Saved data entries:
=-=-=-=-=

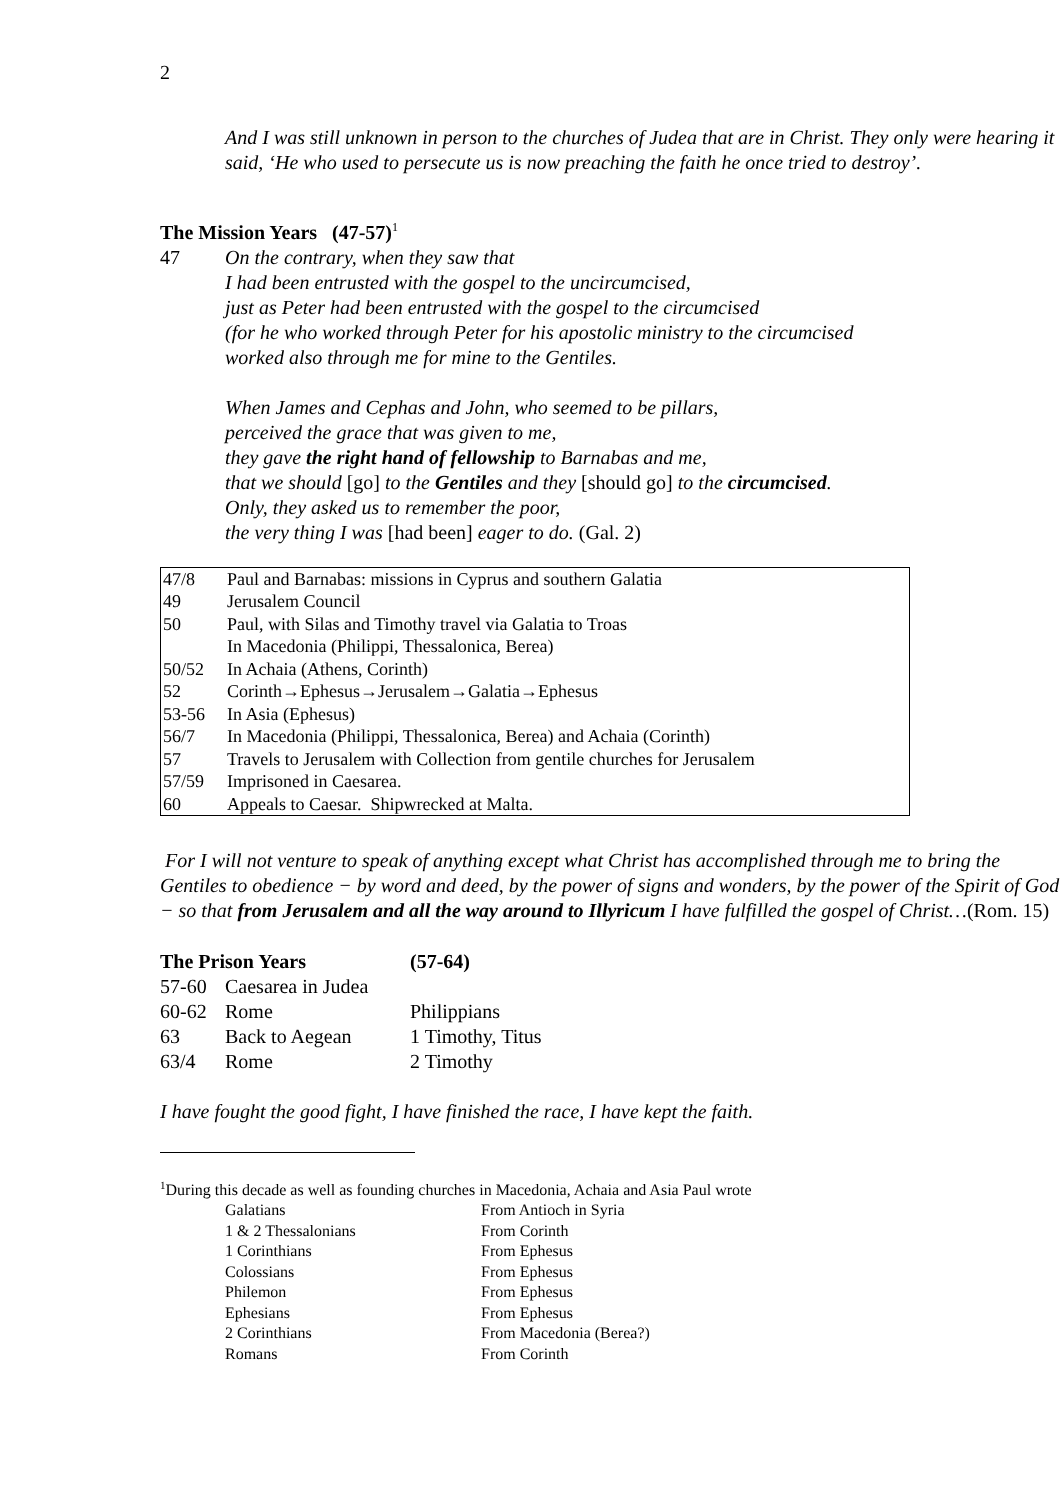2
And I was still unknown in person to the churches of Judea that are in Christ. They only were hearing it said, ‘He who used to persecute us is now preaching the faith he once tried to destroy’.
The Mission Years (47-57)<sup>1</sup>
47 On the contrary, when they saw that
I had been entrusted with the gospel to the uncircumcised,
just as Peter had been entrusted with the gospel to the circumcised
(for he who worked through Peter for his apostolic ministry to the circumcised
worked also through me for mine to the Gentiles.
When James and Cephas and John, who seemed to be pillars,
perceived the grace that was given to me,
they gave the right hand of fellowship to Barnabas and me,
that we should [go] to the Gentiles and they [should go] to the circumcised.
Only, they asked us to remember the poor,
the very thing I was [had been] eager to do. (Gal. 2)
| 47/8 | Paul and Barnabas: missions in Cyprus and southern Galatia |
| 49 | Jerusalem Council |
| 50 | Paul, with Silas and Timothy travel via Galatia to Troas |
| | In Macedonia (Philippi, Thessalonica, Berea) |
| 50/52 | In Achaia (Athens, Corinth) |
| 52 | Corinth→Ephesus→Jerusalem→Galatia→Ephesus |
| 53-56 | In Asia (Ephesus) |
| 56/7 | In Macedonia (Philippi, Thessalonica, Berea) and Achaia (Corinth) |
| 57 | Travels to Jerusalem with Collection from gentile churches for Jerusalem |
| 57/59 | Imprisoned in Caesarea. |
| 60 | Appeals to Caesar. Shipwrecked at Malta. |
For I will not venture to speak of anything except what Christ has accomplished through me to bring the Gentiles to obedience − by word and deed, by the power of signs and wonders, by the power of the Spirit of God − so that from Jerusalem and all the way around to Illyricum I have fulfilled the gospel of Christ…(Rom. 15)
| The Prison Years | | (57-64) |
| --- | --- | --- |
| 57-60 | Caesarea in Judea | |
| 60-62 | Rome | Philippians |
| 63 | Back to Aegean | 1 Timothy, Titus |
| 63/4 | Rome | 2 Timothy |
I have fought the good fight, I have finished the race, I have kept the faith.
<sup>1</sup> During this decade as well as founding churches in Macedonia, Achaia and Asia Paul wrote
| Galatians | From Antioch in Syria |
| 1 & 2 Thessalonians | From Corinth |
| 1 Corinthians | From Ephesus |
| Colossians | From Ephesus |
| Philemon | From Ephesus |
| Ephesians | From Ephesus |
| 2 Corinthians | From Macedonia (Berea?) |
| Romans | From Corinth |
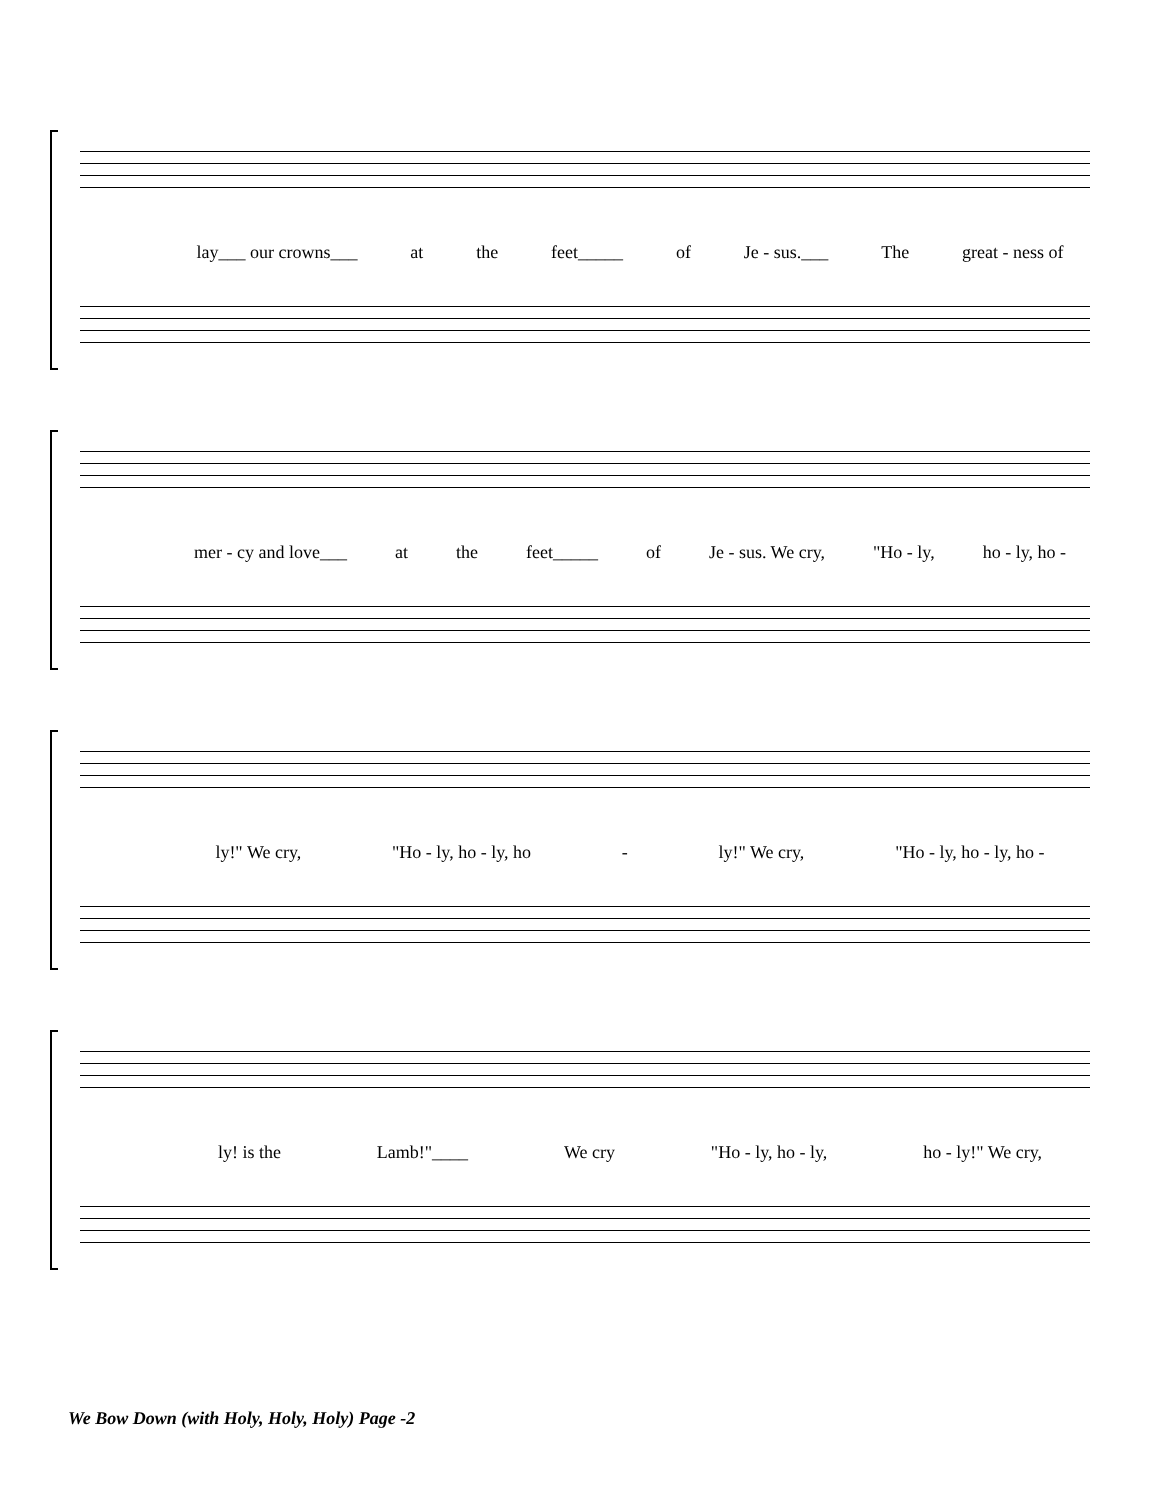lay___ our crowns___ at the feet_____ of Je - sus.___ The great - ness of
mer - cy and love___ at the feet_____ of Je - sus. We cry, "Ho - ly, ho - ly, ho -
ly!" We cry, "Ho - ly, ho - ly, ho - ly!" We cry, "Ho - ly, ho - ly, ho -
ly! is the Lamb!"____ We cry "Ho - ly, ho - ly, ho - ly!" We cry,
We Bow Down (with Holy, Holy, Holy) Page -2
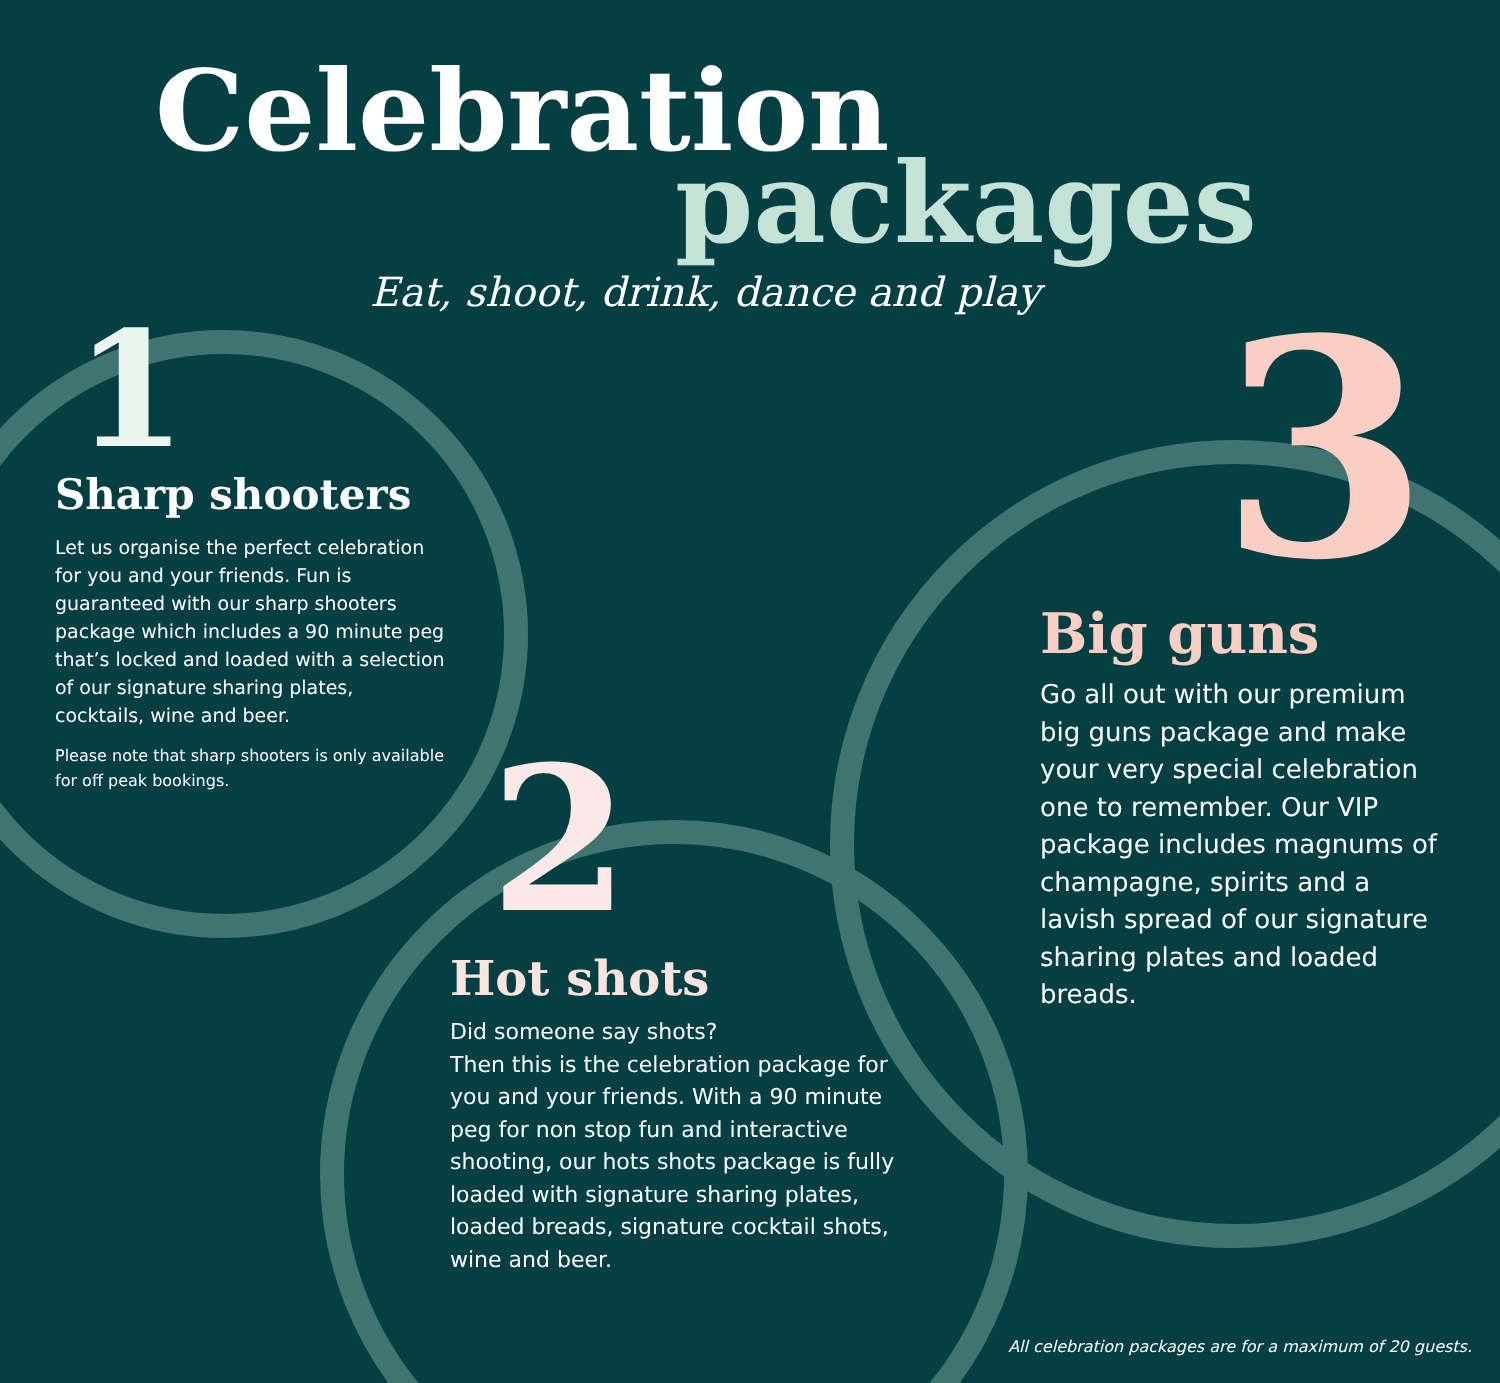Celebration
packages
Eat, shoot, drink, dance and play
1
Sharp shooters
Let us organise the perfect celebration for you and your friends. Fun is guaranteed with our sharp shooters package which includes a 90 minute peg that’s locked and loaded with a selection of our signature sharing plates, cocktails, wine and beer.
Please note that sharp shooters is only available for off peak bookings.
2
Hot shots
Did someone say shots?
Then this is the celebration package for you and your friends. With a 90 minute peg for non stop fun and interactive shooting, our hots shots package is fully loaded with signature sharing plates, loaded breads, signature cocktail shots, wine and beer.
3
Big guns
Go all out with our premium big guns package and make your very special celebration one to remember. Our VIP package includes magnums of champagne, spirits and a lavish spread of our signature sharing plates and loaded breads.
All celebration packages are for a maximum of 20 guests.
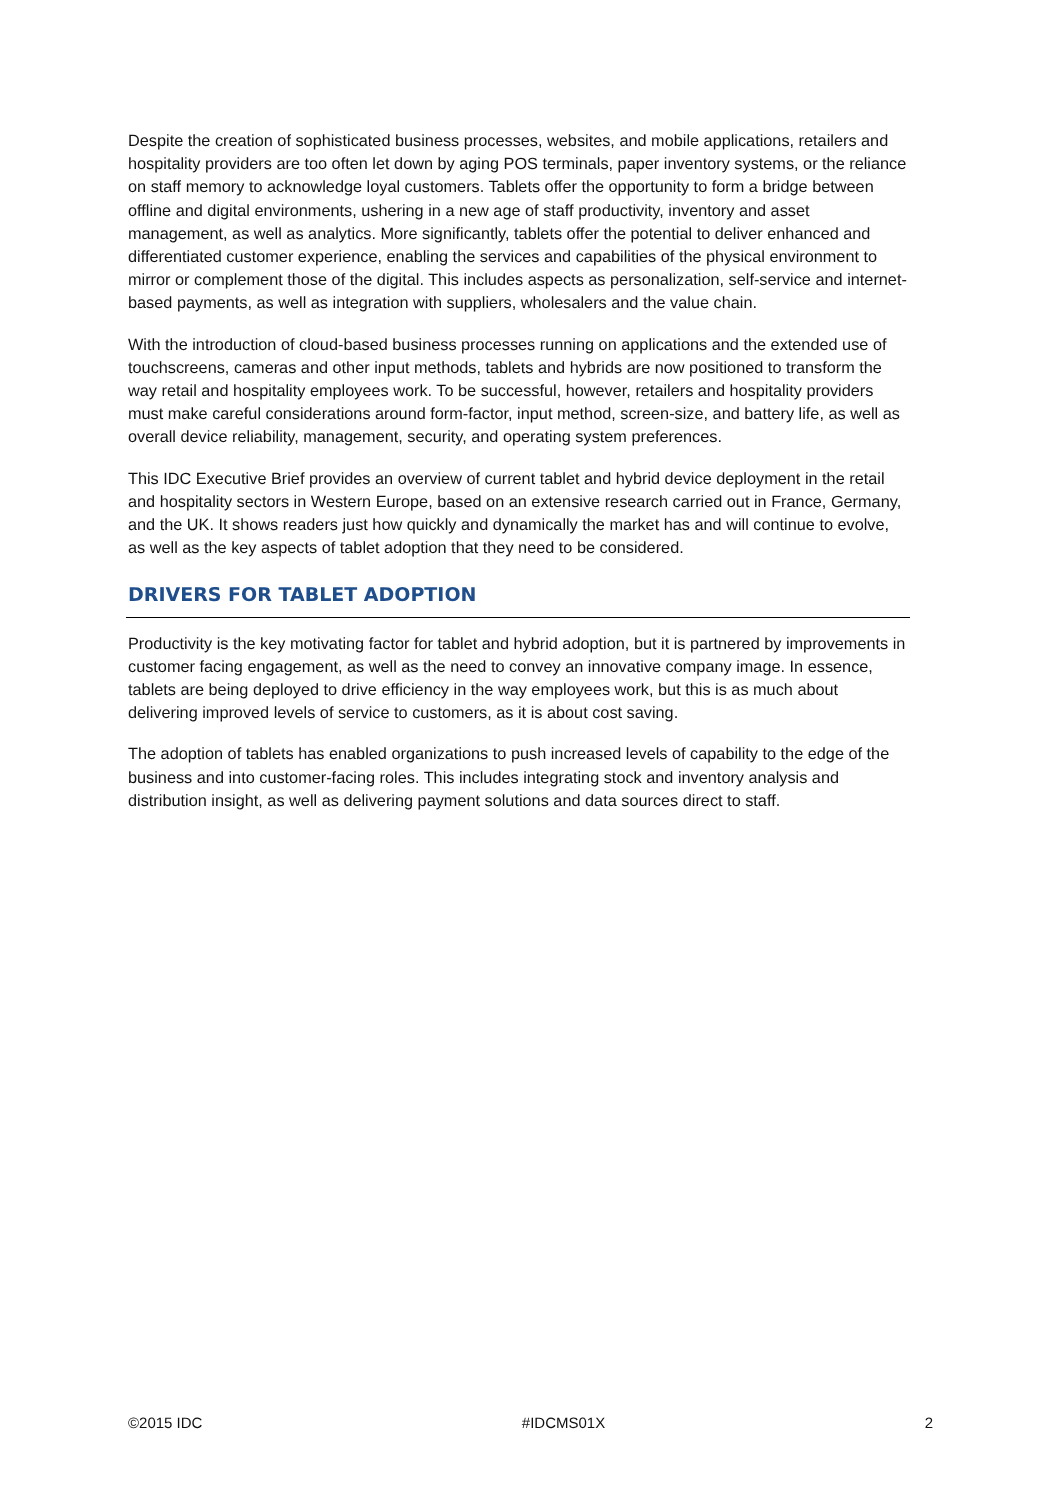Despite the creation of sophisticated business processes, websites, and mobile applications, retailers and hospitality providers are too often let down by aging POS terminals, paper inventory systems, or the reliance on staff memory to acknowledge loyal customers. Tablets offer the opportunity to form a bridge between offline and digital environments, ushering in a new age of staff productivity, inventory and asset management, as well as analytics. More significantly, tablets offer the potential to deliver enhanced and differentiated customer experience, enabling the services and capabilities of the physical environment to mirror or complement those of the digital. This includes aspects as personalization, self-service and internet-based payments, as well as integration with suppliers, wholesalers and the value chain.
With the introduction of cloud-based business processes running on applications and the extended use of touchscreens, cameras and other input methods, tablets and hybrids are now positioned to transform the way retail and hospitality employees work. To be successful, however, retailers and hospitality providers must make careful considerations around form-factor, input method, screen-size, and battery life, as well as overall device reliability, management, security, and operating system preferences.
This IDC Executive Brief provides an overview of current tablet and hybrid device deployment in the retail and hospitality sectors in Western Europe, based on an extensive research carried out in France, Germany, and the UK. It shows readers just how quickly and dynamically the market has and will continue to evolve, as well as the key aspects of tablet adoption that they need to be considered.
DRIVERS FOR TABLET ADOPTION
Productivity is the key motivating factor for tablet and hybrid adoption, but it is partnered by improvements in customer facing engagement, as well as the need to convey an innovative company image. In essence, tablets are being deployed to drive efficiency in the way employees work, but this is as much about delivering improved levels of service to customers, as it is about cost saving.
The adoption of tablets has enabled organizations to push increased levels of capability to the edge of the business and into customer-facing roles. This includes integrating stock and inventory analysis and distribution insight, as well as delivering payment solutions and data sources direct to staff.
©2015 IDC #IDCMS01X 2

=-=-=-=-=

## Work instruction
Return the records above exactly as written, but without any of the pictures.

## Answer to this exercise
2
And I was still unknown in person to the churches of Judea that are in Christ. They only were hearing it said, ‘He who used to persecute us is now preaching the faith he once tried to destroy’.
The Mission Years (47-57)<sup>1</sup>
47 On the contrary, when they saw that
I had been entrusted with the gospel to the uncircumcised,
just as Peter had been entrusted with the gospel to the circumcised
(for he who worked through Peter for his apostolic ministry to the circumcised
worked also through me for mine to the Gentiles.
When James and Cephas and John, who seemed to be pillars,
perceived the grace that was given to me,
they gave the right hand of fellowship to Barnabas and me,
that we should [go] to the Gentiles and they [should go] to the circumcised.
Only, they asked us to remember the poor,
the very thing I was [had been] eager to do. (Gal. 2)
| 47/8 | Paul and Barnabas: missions in Cyprus and southern Galatia |
| 49 | Jerusalem Council |
| 50 | Paul, with Silas and Timothy travel via Galatia to Troas |
| | In Macedonia (Philippi, Thessalonica, Berea) |
| 50/52 | In Achaia (Athens, Corinth) |
| 52 | Corinth→Ephesus→Jerusalem→Galatia→Ephesus |
| 53-56 | In Asia (Ephesus) |
| 56/7 | In Macedonia (Philippi, Thessalonica, Berea) and Achaia (Corinth) |
| 57 | Travels to Jerusalem with Collection from gentile churches for Jerusalem |
| 57/59 | Imprisoned in Caesarea. |
| 60 | Appeals to Caesar. Shipwrecked at Malta. |
For I will not venture to speak of anything except what Christ has accomplished through me to bring the Gentiles to obedience − by word and deed, by the power of signs and wonders, by the power of the Spirit of God − so that from Jerusalem and all the way around to Illyricum I have fulfilled the gospel of Christ…(Rom. 15)
| The Prison Years | | (57-64) |
| --- | --- | --- |
| 57-60 | Caesarea in Judea | |
| 60-62 | Rome | Philippians |
| 63 | Back to Aegean | 1 Timothy, Titus |
| 63/4 | Rome | 2 Timothy |
I have fought the good fight, I have finished the race, I have kept the faith.
<sup>1</sup> During this decade as well as founding churches in Macedonia, Achaia and Asia Paul wrote
| Galatians | From Antioch in Syria |
| 1 & 2 Thessalonians | From Corinth |
| 1 Corinthians | From Ephesus |
| Colossians | From Ephesus |
| Philemon | From Ephesus |
| Ephesians | From Ephesus |
| 2 Corinthians | From Macedonia (Berea?) |
| Romans | From Corinth |
lay___ our crowns___ at the feet_____ of Je - sus.___ The great - ness of
mer - cy and love___ at the feet_____ of Je - sus. We cry, "Ho - ly, ho - ly, ho -
ly!" We cry, "Ho - ly, ho - ly, ho - ly!" We cry, "Ho - ly, ho - ly, ho -
ly! is the Lamb!"____ We cry "Ho - ly, ho - ly, ho - ly!" We cry,
We Bow Down (with Holy, Holy, Holy) Page -2
Celebration
packages
Eat, shoot, drink, dance and play
1
Sharp shooters
Let us organise the perfect celebration for you and your friends. Fun is guaranteed with our sharp shooters package which includes a 90 minute peg that’s locked and loaded with a selection of our signature sharing plates, cocktails, wine and beer.
Please note that sharp shooters is only available for off peak bookings.
2
Hot shots
Did someone say shots?
Then this is the celebration package for you and your friends. With a 90 minute peg for non stop fun and interactive shooting, our hots shots package is fully loaded with signature sharing plates, loaded breads, signature cocktail shots, wine and beer.
3
Big guns
Go all out with our premium big guns package and make your very special celebration one to remember. Our VIP package includes magnums of champagne, spirits and a lavish spread of our signature sharing plates and loaded breads.
All celebration packages are for a maximum of 20 guests.
Despite the creation of sophisticated business processes, websites, and mobile applications, retailers and hospitality providers are too often let down by aging POS terminals, paper inventory systems, or the reliance on staff memory to acknowledge loyal customers. Tablets offer the opportunity to form a bridge between offline and digital environments, ushering in a new age of staff productivity, inventory and asset management, as well as analytics. More significantly, tablets offer the potential to deliver enhanced and differentiated customer experience, enabling the services and capabilities of the physical environment to mirror or complement those of the digital. This includes aspects as personalization, self-service and internet-based payments, as well as integration with suppliers, wholesalers and the value chain.
With the introduction of cloud-based business processes running on applications and the extended use of touchscreens, cameras and other input methods, tablets and hybrids are now positioned to transform the way retail and hospitality employees work. To be successful, however, retailers and hospitality providers must make careful considerations around form-factor, input method, screen-size, and battery life, as well as overall device reliability, management, security, and operating system preferences.
This IDC Executive Brief provides an overview of current tablet and hybrid device deployment in the retail and hospitality sectors in Western Europe, based on an extensive research carried out in France, Germany, and the UK. It shows readers just how quickly and dynamically the market has and will continue to evolve, as well as the key aspects of tablet adoption that they need to be considered.
DRIVERS FOR TABLET ADOPTION
Productivity is the key motivating factor for tablet and hybrid adoption, but it is partnered by improvements in customer facing engagement, as well as the need to convey an innovative company image. In essence, tablets are being deployed to drive efficiency in the way employees work, but this is as much about delivering improved levels of service to customers, as it is about cost saving.
The adoption of tablets has enabled organizations to push increased levels of capability to the edge of the business and into customer-facing roles. This includes integrating stock and inventory analysis and distribution insight, as well as delivering payment solutions and data sources direct to staff.
©2015 IDC #IDCMS01X 2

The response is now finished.